Organized by Aud H. Halbritter (University of Bergen), Erlend B. Nilsen (Norwegian Institute for Nature Research and Nord University, and project leader of Living Norway Ecological Data Network) and Matt Grainger (Norwegian Institute for Nature Research).
OS course 2022, Alpine Research Station Finse in Norway
In November, we held a course on Open, Reproducible, and Transparent Science in Ecology at the Biological Research Station at Finse. The course was a collaboration between BioCEED (University of Bergen), GBIF Norway and Living Norway with teachers from NINA, NTNU, UiO and UiB. The course was aimed for PhD students and offered hands-on training, skills and knowledge on Open Science, data collection, data handling, data standards, data repositories and publishing, reproducible workflows and best practice in data analysis.
On Monday, 14th of November a group of students and teachers made their way slowly up the mountain to Finse. The students were an international group from Scandinavia (Norway, Sweden, Denmark), Spain, Eastern Europe, Eurasia and Asia (Ukraine, Belarus, Georgia, Armenia, India, Tajikistan). It was unusually warm for the season, and there was no snow, which was lucky for those who were not prepared for the alpine environment.

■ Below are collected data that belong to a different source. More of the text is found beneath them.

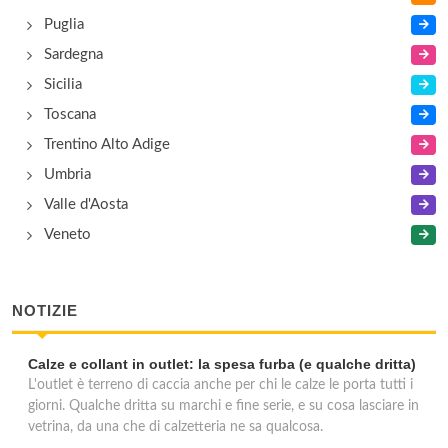
Puglia
Sardegna
Sicilia
Toscana
Trentino Alto Adige
Umbria
Valle d'Aosta
Veneto
NOTIZIE
Calze e collant in outlet: la spesa furba (e qualche dritta)
L'outlet è terreno di caccia anche per chi le calze le porta tutti i
giorni. Qualche dritta su marchi e fine serie, e su cosa lasciare in
vetrina, da una che di calzetteria ne sa qualcosa.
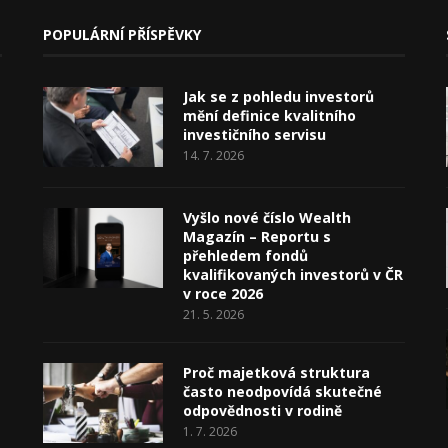
POPULÁRNÍ PŘÍSPĚVKY
Jak se z pohledu investorů
mění definice kvalitního
investičního servisu
14. 7. 2026
Vyšlo nové číslo Wealth
Magazín – Reportu s
přehledem fondů
kvalifikovaných investorů v ČR
v roce 2026
21. 5. 2026
Proč majetková struktura
často neodpovídá skutečné
odpovědnosti v rodině
1. 7. 2026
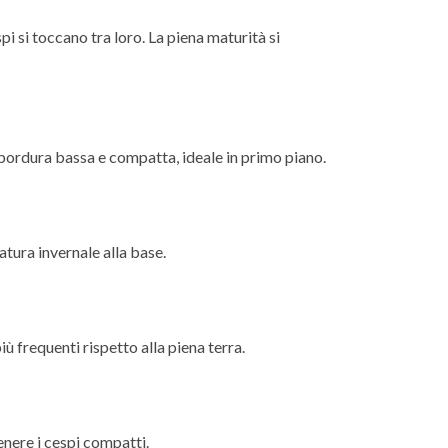
i si toccano tra loro. La piena maturità si
 bordura bassa e compatta, ideale in primo piano.
matura invernale alla base.
ù frequenti rispetto alla piena terra.
enere i cespi compatti.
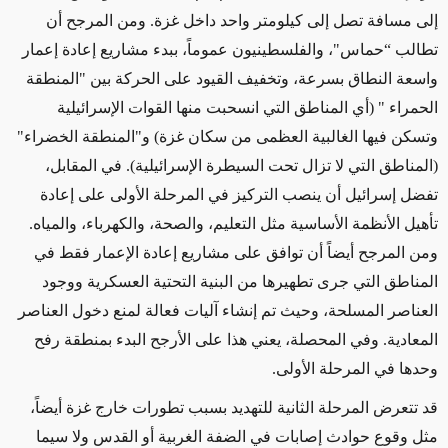
إلى مسافة تصل إلى كيلومتر واحد داخل غزة. ومن المرجح أن
تطالب “حماس"، والفلسطينيون عموماً، ببدء مشاريع إعادة إعمار
واسعة النطاق بسرعة، وتخفيف القيود على الحركة بين
"
المنطقة
الحمراء
"
(أي المناطق التي انسحبت منها القوات الإسرائيلية
وتسكن فيها الغالبية العظمى من سكان غزة) و"المنطقة الخضراء"
(المناطق التي لا تزال تحت السيطرة الإسرائيلية). في المقابل،
تفضل إسرائيل أن ينصب التركيز في المرحلة الأولى على إعادة
تأهيل الأنظمة الأساسية مثل التعليم، والصحة، والكهرباء، والمياه.
ومن المرجح أيضاً أن توافق على مشاريع إعادة الإعمار فقط في
المناطق التي جرى تطهيرها من البنية التحتية العسكرية ووجود
العناصر المسلحة، وحيث تم إنشاء آليات فعالة لمنع دخول العناصر
المعادية. وفي المحصلة، يعني هذا على الأرجح البدء بمنطقة رفح
وحدها في المرحلة الأولى
.
قد تتعرض المرحلة الثانية للتهديد بسبب تطورات خارج غزة أيضاً،
مثل وقوع حوادث إصابات في الضفة الغربية أو القدس ولا سيما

While the temperature was dropping and the wind was howling, the students were wrangling data, writing code, and executing functions. They recorded frozen species and made their own data collection to understand the importance of also recording metadata (the data around the data). They learned why reproducible workflows, using tools such as quarto, git/GitHub and targets can benefit your future self, increase collaboration and make your research more robust. And finally, they learned about GBIF, Darwin Core data standards and what it takes to meet the FAIR data standards.
Five days later, loaded with a toolbox full of new skills the students made their way slowly down the mountain. They were happy and tired and showed a strong motivation to apply the new skills and knowledge in their own work and spread the word about Open Science among their colleagues and supervisors.